Why is it at night when I am exhausted, and seemingly on the days when I am most exhausted do I think about my son? Why is it that I become so overwhelmed with thoughts about him and the terror that my life has become these last 6 months that I feel so compelled to get up out of bed and blog my fingers off until the wee hours of the morning? I do good all day, stuffing those thoughts, ignoring those memories, but at night they sneak up on me and try to suffocate me. Some days I wish they would. Anything to make the ache go away. Admittedly the days and the nights are far better than they were a few months ago. I'm progressing through this grief crap. I guess that's something. This blog does that for me. Some place to let it all out. Everyone needs an outlet I suppose. The thoughts and feelings easily flow from my finger tips even though I choke on them if I try to speak them. I guess it's probably a good thing that I don't blog as often as I used to. Like it's a measure of my progress. Time. It's a force to be reckoned with. I'll take it. These days I take anything that helps move me along. Impatient as always. But life goes on does it not? A thousand years ago some woman's baby died...yesterday, some woman's baby died. And life goes on. More babies will die, and life will still go on.
3 comments:
I know I can't say anything that will help, but I can say thanks, I needed this post to help me too. I am so sorry for your loss. From a mom who just lost her baby Katy 2 weeks ago.
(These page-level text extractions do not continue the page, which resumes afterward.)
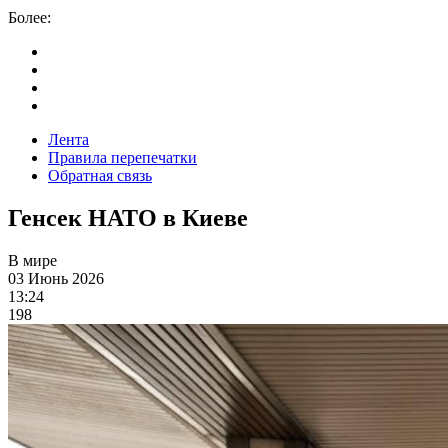
Более:
Лента
Правила перепечатки
Обратная связь
Генсек НАТО в Киеве
В мире
03 Июнь 2026
13:24
198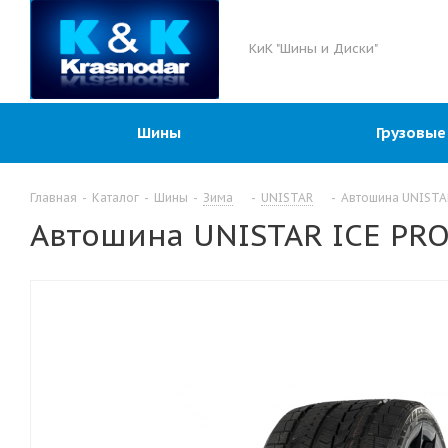
КиК "Шины и Диски"
Шины
Грузовые
Главная
-
Каталог
-
Шины
-
Зима
-
UNISTAR
-
Автошина UNISTAR
Автошина UNISTAR ICE PRO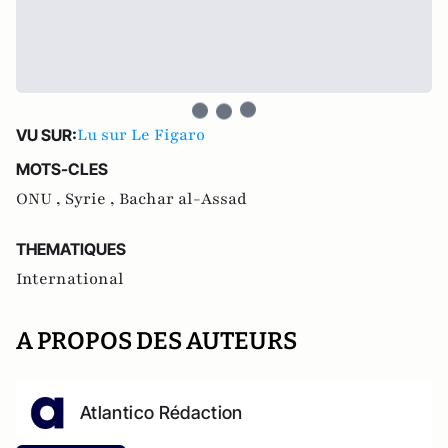
Lu sur Le Figaro
VU SUR:
MOTS-CLES
ONU ,
Syrie ,
Bachar al-Assad
THEMATIQUES
International
A PROPOS DES AUTEURS
Atlantico Rédaction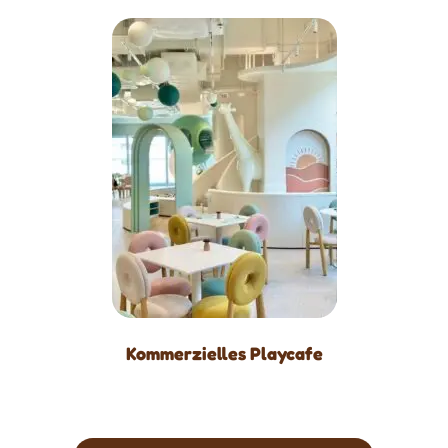
Kommerzielles Playcafe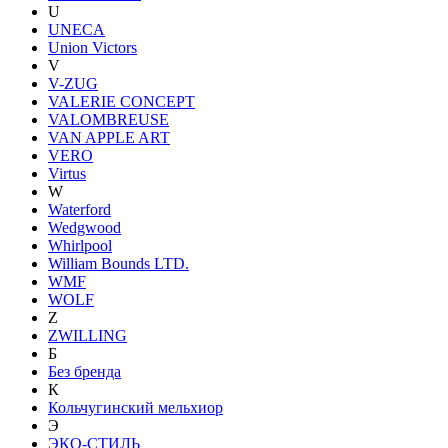
U
UNECA
Union Victors
V
V-ZUG
VALERIE CONCEPT
VALOMBREUSE
VAN APPLE ART
VERO
Virtus
W
Waterford
Wedgwood
Whirlpool
William Bounds LTD.
WMF
WOLF
Z
ZWILLING
Б
Без бренда
К
Кольчугинский мельхиор
Э
ЭКО-СТИЛЬ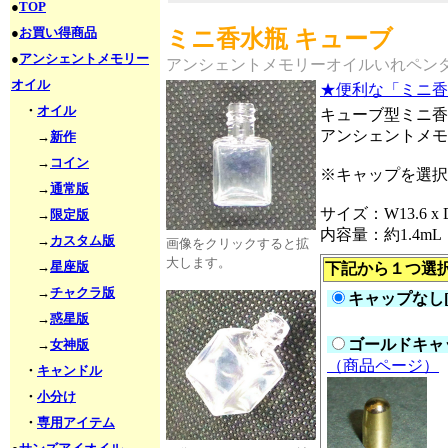
●
TOP
●
お買い得商品
ミニ香水瓶 キューブ
●
アンシェントメモリー
アンシェントメモリーオイルいれペン
オイル
★便利な「ミニ香
・
オイル
キューブ型ミニ香
アンシェントメモ
→
新作
→
コイン
※キャップを選択
→
通常版
サイズ：W13.6 x D1
→
限定版
内容量：約1.4mL
→
カスタム版
画像をクリックすると拡
大します。
→
星座版
下記から１つ選
→
チャクラ版
キャップなし[
→
惑星版
ゴールドキャッ
→
女神版
（商品ページ）
・
キャンドル
・
小分け
・
専用アイテム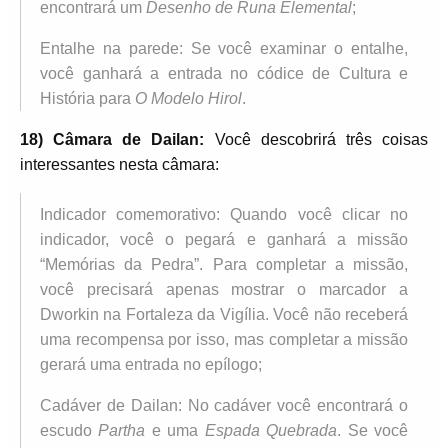
encontrará um
Desenho de Runa Elemental
;
Entalhe na parede: Se você examinar o entalhe,
você ganhará a entrada no códice de Cultura e
História para
O Modelo Hirol
.
18) Câmara de Dailan:
Você descobrirá três coisas
interessantes nesta câmara:
Indicador comemorativo: Quando você clicar no
indicador, você o pegará e ganhará a missão
“Memórias da Pedra”. Para completar a missão,
você precisará apenas mostrar o marcador a
Dworkin na Fortaleza da Vigília. Você não receberá
uma recompensa por isso, mas completar a missão
gerará uma entrada no epílogo;
Cadáver de Dailan: No cadáver você encontrará o
escudo
Partha
e uma
Espada Quebrada
. Se você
Dear Heather, thank you so much for this post. Sometimes it just helps to know to not be alone with all these mixed feelings. Your post helped me to clear my own weird thoughts. Thank you also for posting about having another baby, as I find it a very hard question after all we have been through, we-that we had to burry our children. In 2 days it would be my daughters 2. birthday. Well, it looks like I am still in stage six.
Hugs from a bereaved mother from Germany.
Claudia
Hugs to you. I hope tomorrow is a little better for you.
I am in stage 6 myself. Pissed and still in disblief.